Sophie Calle : Rachel, Monique

vendredi 7 septembre 2012, par Claire Legendre

L’exposition "Sophie Calle : Rachel, Monique" a été présentée au Palais de Tokyo avant d’être reprise, dans le cadre du Festival d’Avignon à l’Église des Célestins en juillet 2012. Le lieu – une église à l’intérieur dévasté, sur la Place des Corps Saints – se prête mieux que nul autre à accueillir ce que l’artiste y présente : un tombeau (aux sens littéral et littéraire) pour sa mère décédée en 2006. C’est l’histoire d’une vie qui apparaît dans le catalogue en forme de journal que publient les Éditions Xavier Barral, celle de Rachel Monique Szyndler, qui porta plusieurs noms, fut une jeune fille épanouie, une jeune femme excentrique, une vieille femme dépressive, et une mère. Ces états successifs donnent le vertige, dans la compression temporelle du livre qui les résume.

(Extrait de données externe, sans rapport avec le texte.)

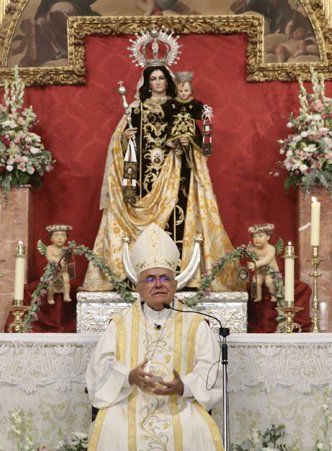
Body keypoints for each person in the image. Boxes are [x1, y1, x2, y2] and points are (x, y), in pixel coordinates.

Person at [85, 224, 225, 451]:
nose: (158, 284)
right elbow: (100, 368)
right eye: (150, 278)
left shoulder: (196, 323)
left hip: (179, 403)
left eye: (165, 277)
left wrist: (184, 386)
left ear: (176, 283)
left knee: (189, 428)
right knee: (116, 428)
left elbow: (211, 370)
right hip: (128, 401)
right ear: (138, 286)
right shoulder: (119, 323)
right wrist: (128, 376)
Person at [83, 58, 238, 292]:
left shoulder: (180, 105)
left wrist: (188, 143)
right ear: (147, 82)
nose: (158, 82)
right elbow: (119, 143)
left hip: (176, 174)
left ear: (169, 81)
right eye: (153, 78)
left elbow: (197, 138)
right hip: (143, 179)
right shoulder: (136, 108)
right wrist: (125, 139)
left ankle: (178, 274)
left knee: (177, 219)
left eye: (161, 78)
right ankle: (138, 275)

Les carnets de la mère sont un ready-made légué à Sophie Calle pour qu’elle s’en serve (on insiste sur ce point, nulle trahison ici mais une conscience et une volonté d’apparaître). Ce « journal » a beau être au centre du dispositif, il n’y apparaît que par moments, lorsque l’artiste vient en lire des passages. La voix est poignante, émotion brute car le pacte est le suivant : Sophie Calle est censée découvrir ces carnets. Elle n’en connaît, dit-elle, que les passages sélectionnés par l’éditeur pour le catalogue. Monique y évoque sans ménagement quelques amis connus (le journal est intime, il n’est devenu « extime » que par les translations de la mort et de l’exposition), on y entend surtout le désarroi, « j’ai été une mauvaise mère, une mauvaise épouse », la voix de la fille tremble au moment de le dire, réclame un sursis « je vais m’arrêter cinq minutes ».

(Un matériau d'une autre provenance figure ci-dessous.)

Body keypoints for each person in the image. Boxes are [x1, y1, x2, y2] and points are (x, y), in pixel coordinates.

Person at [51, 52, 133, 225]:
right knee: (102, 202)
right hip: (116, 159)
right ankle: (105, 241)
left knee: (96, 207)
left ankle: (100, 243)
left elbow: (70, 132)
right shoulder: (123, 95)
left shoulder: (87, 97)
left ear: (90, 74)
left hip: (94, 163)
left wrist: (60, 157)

Hors de ces lectures ponctuelles, le champ libre est laissé au regard pour s’attarder, dans l’écrin de l’église, sur les œuvres hommages, signées Sophie Calle mais pas seulement. Comme dans Prenez soin de vous , on retrouve ici le fil rouge des autres entre soi et soi : photographies, sculptures, installations réalisées par d’autres qui réinterprètent le deuil à leur façon et le mot « souci », dernier mot prononcé par la défunte, repris ici comme un leitmotiv.

Dans une chapelle est projeté le film (déjà montré à la biennale de Venise en 2007) de la mort que l’on ne saisit pas : ni le dernier mot ni le dernier souffle, on le guette, 11 minutes d’un snuff movie solennel en plan fixe, qui impose silence et recueillement. Ailleurs il est question de dernier voyage, de bijoux que l’on s’en va perdre au Pôle Nord comme on disperserait des cendres, de pierres tombales photographiées grandeur nature, d’une girafe naturalisée baptisée Monique, qui regarde l’artiste – et le spectateur – « de haut, avec ironie et tristesse ».

Comme souvent chez Sophie Calle, le principe de l’identification est un piège tendu à l’altérité. L’identité de la morte, mise en exergue, se dissout paradoxalement dans l’hommage, et quand on en sort, Monique enterrée, c’est à la mère que l’on pense. Objectivée pour une fois hors de sa fonction nourricière, femme libre, multiple, inscrite dans son temps par ses amours, ses élans, ses visages : notre mère, chacun la sienne, aperçue de biais à travers le miroir.

A retrouver dans le catalogue paru aux éditions Xavier Barral, 2012.